A vast amount of speculation has been spent on the interesting question, as to the origin of the Indian, from the Topsy-like hypothesis of the extreme German and French school, that they "growed," or sprung into existence just where they are, and did not come by migration from any other place, to the theory that they are the lost ten tribes of Israel. On this charming Semitic hypothesis the Book of Mormon was founded; but there seems no ground for it

Then

whatever, except in some semi-Jewish customs-customs, however, that are common to various other nations as well, and may be only part of the common property of the human race. the Phoenicians are supposed to have aided in the colonisation of America, and there is a legend that a Welsh prince (Madoc), about a thousand years ago, landed and colonised the country. All these are mere vague traditions, and though it is just barely possible that there may have been an admixture of Europeans in America long before Columbus or even his predecessors, the old Norsemen, discovered the continent (for instance, the Mandans of the Missouri, a tribe now extinct, had the Welsh coracle, and many words said to be of Welsh origin among them), yet there is nothing certain, or even reasonable, in support of these ideas.* On the contrary, not only are the Western Indians in appearance very like their nearest neighbours, the Northeastern Asiatics, but in language and tradition, it is confidently affirmed there is also a blending of the people. The Eskimo on the American, and the Tchuktchis on the Asiatic side of Behring Strait, understand each other perfectly. Finally, if more proof was required, we have only to point out that several canoes and junks from the opposite coast have been landed on the American coast, and that in the winter the natives will cross from either side of Behring Strait with their skin canoes on their heads. Mr. Dall, who lived for some time in that district of country, and paid particular attention to the question, unhesitatingly declares his belief that the North-western Indians—at least those of Alaska-are recent immigrants from Asia, and that indeed they are still coming over. They carry on extensive commerce across Behring Strait in skins, frames for boats, hunting and fishing equipments, &c. The Asiatic immigrants are, however, confined to a few leagues of country along the coast and large rivers, while another people, or at least an earlier arrived one, inhabits the interior. The boundary line between the two races is very marked, and encroachments on each other's territory are never tolerated. If a hunter passes the line in the chase and kills any game, he can take the carcase away, but must leave the skin at the nearest village. The coast people and the interior ones never intermarry.

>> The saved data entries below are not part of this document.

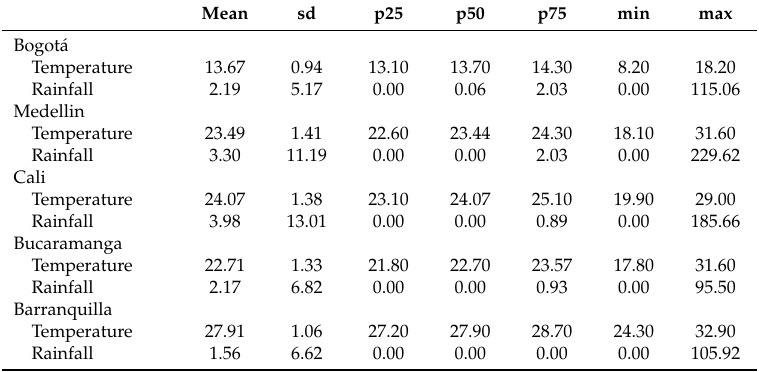
Table 1. Distribution of the daily weather variables for the five main cities of Colombia.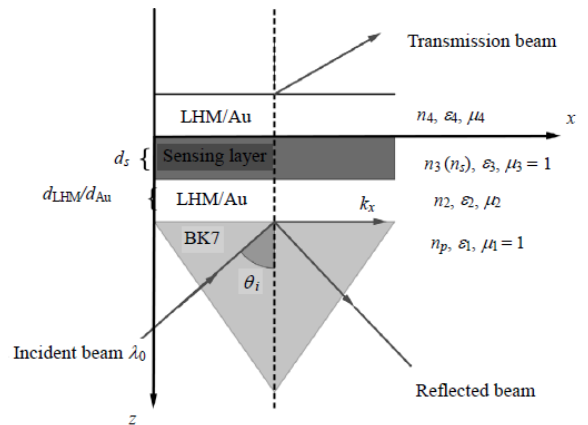
Fig. 1 Schematic illustration of the composite waveguide sensor under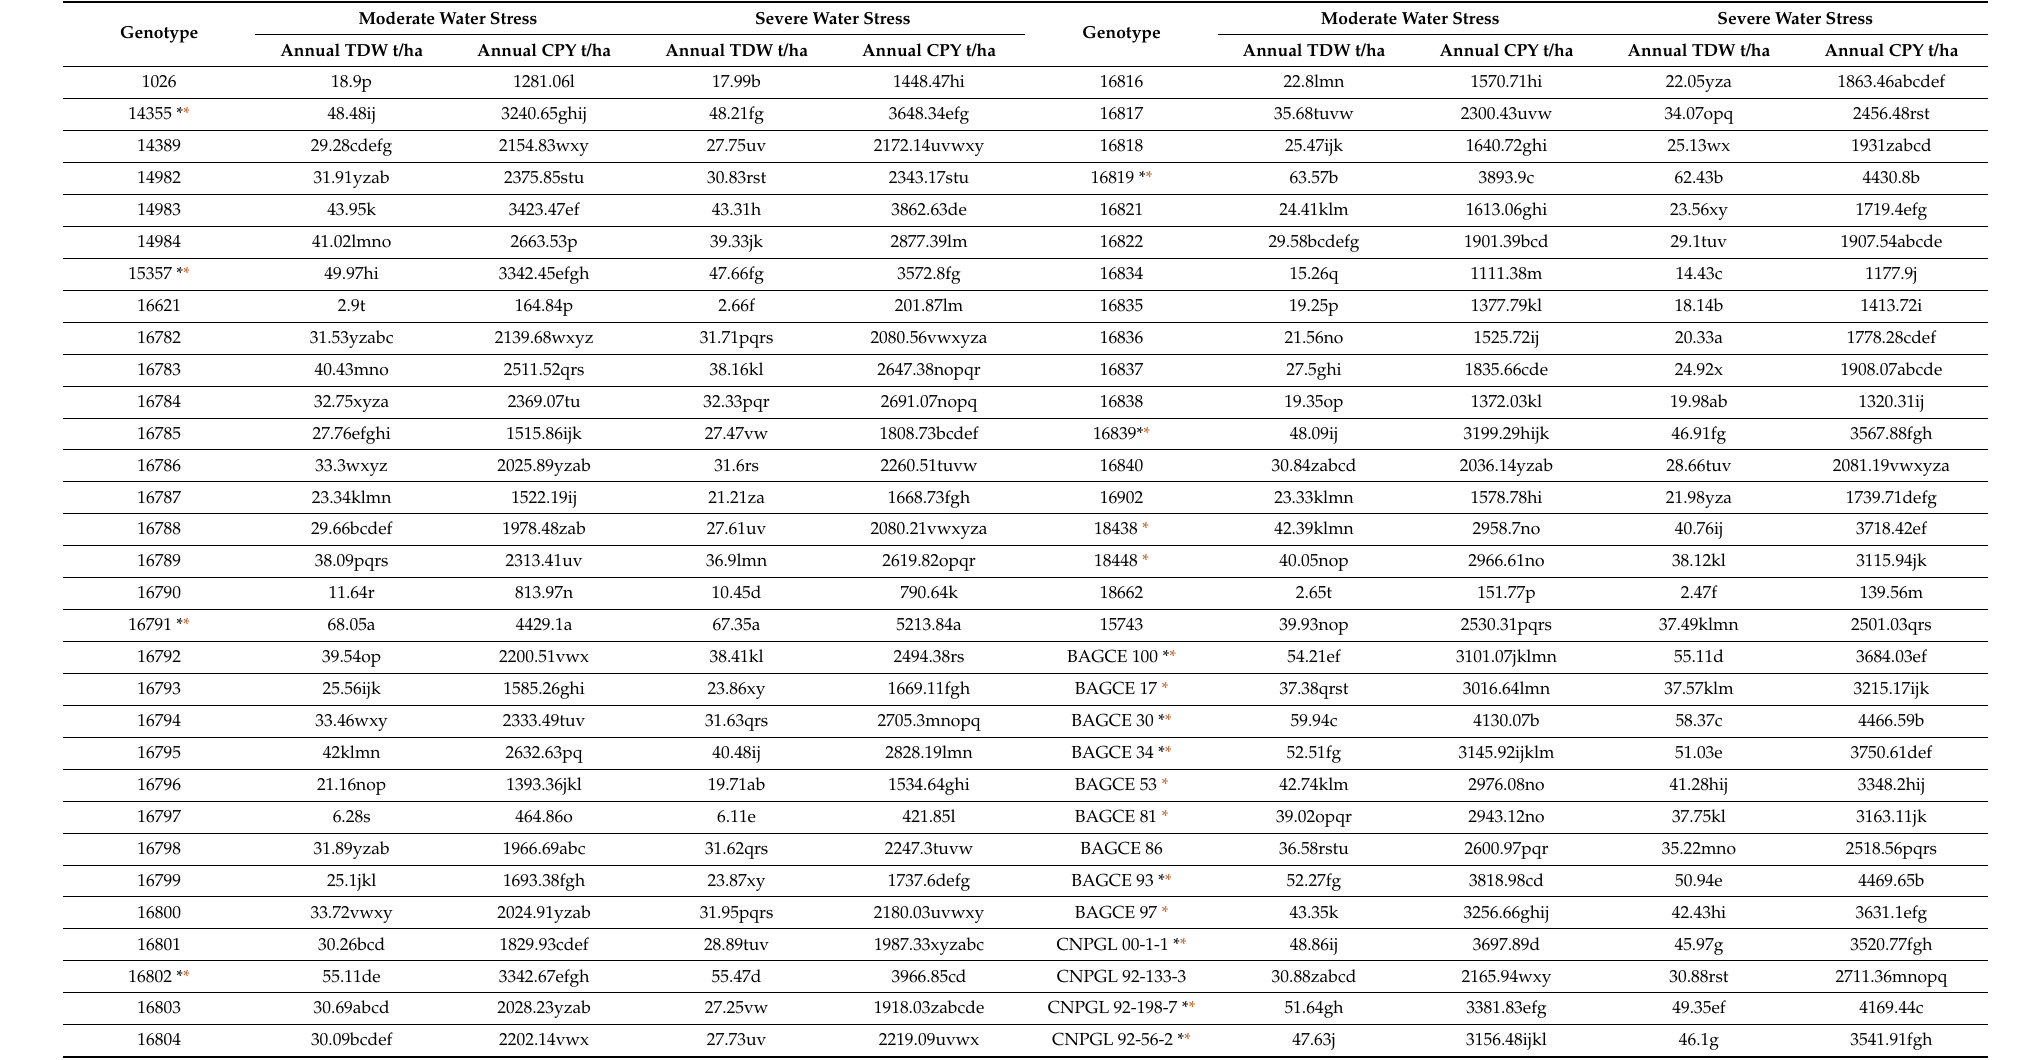
Table 5. Annual total dry weight and crude protein yield of the 84 Napier grass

Probably Japan, the Kuriles, and the region thereabouts must be looked upon as the original home of the American race, or at least the greater portion of it. In 1834 a Japanese junk was wrecked at Queen-hâith, to the south of Cape Flattery, and the three survivors were sent back to Japan. They had been driven off the Island of Yesi, and losing their reckoning, had drifted about for several months, during which time the crew, which had been originally forty in number, had dwindled down, by hardship and hunger, to three. Again, on the 21st of April, 1847, in lat. 35° north, long. 156° east, a Japanese junk was fallen in with which had lost her rudder, and been driven to sea in a gale in November, 1846. She had on board a crew of nine men, and about 2,000 lbs. of beeswax, and other cargo. On another occasion an American whaler, in May, 1847, fell in with a large junk of 200 tons burden, dismantled, with her rudder gone, and otherwise injured in a typhoon, which had occurred seven months previously. The crew, originally consisting of seventeen persons, was reduced to fourteen, who were in a most pitiable condition from famine, and all scarred with dirk and knife wounds, for fearful scenes seemed to have been enacted on board during the struggle for existence and amid the paroxysms of hunger and despair.† The Indians

* In a humorous form Washington Irving, in the introduction to "Knickerbocker's History of New York," gives a summary of these various hypotheses.

† Anderson, in the New York Historical Magazine for 1863, p. 81, quoting Honolulu Polynesian of 1847.